Digestion

Proteolytic Digestion with Trypsin

OpenMS has classes for proteolytic digestion which can be used as follows:

from pyopenms import *
import urllib
urllib.urlretrieve ("http://www.uniprot.org/uniprot/P02769.fasta", "bsa.fasta")

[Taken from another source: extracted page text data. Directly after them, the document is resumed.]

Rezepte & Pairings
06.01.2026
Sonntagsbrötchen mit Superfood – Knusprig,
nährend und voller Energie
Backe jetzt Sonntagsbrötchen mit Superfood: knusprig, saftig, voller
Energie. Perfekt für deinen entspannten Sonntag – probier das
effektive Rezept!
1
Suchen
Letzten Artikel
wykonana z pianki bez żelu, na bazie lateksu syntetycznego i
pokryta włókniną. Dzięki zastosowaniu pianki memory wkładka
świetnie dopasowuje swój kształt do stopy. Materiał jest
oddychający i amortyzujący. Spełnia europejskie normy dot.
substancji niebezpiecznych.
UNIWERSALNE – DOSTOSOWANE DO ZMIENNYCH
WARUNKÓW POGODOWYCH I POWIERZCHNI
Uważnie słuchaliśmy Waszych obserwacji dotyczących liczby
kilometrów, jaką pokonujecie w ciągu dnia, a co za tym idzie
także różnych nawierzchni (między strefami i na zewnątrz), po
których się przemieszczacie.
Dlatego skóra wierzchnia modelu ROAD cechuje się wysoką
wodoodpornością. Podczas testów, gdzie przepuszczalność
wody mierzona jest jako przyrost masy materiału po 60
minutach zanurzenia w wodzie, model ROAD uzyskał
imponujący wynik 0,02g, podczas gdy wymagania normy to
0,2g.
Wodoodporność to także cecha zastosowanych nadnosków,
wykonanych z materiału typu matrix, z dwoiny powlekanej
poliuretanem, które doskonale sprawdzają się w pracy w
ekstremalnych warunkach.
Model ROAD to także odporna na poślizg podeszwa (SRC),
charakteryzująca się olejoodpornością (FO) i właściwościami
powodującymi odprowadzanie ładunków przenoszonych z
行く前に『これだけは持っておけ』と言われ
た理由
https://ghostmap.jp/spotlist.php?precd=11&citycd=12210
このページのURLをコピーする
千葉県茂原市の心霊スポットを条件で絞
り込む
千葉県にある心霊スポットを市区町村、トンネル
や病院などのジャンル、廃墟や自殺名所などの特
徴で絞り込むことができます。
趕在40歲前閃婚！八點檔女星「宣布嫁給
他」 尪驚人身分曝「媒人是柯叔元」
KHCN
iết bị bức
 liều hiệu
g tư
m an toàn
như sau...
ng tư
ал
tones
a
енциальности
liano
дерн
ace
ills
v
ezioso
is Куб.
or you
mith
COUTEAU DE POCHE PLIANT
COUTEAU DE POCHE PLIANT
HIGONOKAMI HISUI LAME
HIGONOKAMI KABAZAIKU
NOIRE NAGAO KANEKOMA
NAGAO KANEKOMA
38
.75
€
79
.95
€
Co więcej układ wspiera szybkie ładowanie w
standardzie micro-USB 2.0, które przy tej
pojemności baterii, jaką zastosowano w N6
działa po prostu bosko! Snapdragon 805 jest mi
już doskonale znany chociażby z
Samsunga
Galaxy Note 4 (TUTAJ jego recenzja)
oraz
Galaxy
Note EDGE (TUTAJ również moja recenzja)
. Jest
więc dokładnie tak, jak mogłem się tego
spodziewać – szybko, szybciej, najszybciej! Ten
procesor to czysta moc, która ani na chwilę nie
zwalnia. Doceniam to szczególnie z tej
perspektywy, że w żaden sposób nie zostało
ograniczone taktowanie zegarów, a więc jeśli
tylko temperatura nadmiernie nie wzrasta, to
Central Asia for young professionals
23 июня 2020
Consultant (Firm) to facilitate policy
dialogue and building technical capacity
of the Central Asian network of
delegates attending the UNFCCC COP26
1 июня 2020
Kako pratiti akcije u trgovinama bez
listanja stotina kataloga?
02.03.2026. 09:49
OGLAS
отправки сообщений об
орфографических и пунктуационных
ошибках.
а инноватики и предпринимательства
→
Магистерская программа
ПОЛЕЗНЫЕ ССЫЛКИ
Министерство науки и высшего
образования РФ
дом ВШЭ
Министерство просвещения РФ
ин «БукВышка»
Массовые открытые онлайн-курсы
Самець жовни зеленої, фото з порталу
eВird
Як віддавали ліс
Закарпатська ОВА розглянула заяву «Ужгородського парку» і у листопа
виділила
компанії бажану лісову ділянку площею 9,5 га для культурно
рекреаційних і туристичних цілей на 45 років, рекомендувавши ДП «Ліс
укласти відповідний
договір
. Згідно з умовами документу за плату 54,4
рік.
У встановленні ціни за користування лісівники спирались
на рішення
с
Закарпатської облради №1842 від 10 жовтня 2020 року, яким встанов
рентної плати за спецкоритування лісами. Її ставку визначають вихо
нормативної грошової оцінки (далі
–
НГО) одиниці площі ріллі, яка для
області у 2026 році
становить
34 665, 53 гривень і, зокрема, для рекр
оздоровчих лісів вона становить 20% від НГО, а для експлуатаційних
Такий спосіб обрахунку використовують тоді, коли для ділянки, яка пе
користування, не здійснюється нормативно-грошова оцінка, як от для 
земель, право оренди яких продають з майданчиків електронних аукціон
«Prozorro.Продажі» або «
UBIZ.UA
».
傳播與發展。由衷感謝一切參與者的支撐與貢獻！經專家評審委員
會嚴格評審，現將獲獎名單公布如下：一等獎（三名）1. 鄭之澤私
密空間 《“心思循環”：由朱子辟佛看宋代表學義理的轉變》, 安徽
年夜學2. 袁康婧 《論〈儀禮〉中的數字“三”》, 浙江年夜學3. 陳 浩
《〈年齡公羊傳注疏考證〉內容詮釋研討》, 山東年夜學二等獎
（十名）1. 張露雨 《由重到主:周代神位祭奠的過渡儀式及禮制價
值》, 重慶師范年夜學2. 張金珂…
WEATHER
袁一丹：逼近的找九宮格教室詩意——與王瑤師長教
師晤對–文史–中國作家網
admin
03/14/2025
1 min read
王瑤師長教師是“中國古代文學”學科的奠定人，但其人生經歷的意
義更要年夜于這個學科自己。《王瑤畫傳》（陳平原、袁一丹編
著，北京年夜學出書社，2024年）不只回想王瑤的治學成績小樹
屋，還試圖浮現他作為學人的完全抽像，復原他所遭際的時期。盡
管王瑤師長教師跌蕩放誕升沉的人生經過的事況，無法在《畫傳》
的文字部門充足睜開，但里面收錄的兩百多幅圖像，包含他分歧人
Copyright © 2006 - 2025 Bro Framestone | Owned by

dig = EnzymaticDigestion()
dig.getEnzymeName() # Trypsin
bsa = "".join([l.strip() for l in open("bsa.fasta").readlines()[1:]])
bsa = AASequence.fromString(bsa, True)
result = []
dig.digest(bsa, result)
print(result[4])
len(result) # 82 peptides

Proteolytic Digestion with Lys-C

We can of course also use different enzymes, these are defined Enzyme.xml file and can be accessed using the EnzymesDB

names = []
EnzymesDB().getAllNames(names)
len(names) # 25 by default
e = EnzymesDB().getEnzyme('Lys-C')
e.getRegExDescription()
e.getRegEx()

Now that we have learned about the other enzymes available, we can use it to cut out protein of interest:

from pyopenms import *
import urllib
urllib.urlretrieve ("http://www.uniprot.org/uniprot/P02769.fasta", "bsa.fasta")

dig = EnzymaticDigestion()
dig.setEnzyme('Lys-C')
bsa = "".join([l.strip() for l in open("bsa.fasta").readlines()[1:]])
bsa = AASequence.fromString(bsa, True)
result = []
dig.digest(bsa, result)
print(result[4])
len(result) # 57 peptides

We now get different digested peptides (57 vs 82) and the fourth peptide is now GLVLIAFSQYLQQCPFDEHVK instead of DTHK as with Trypsin (see above).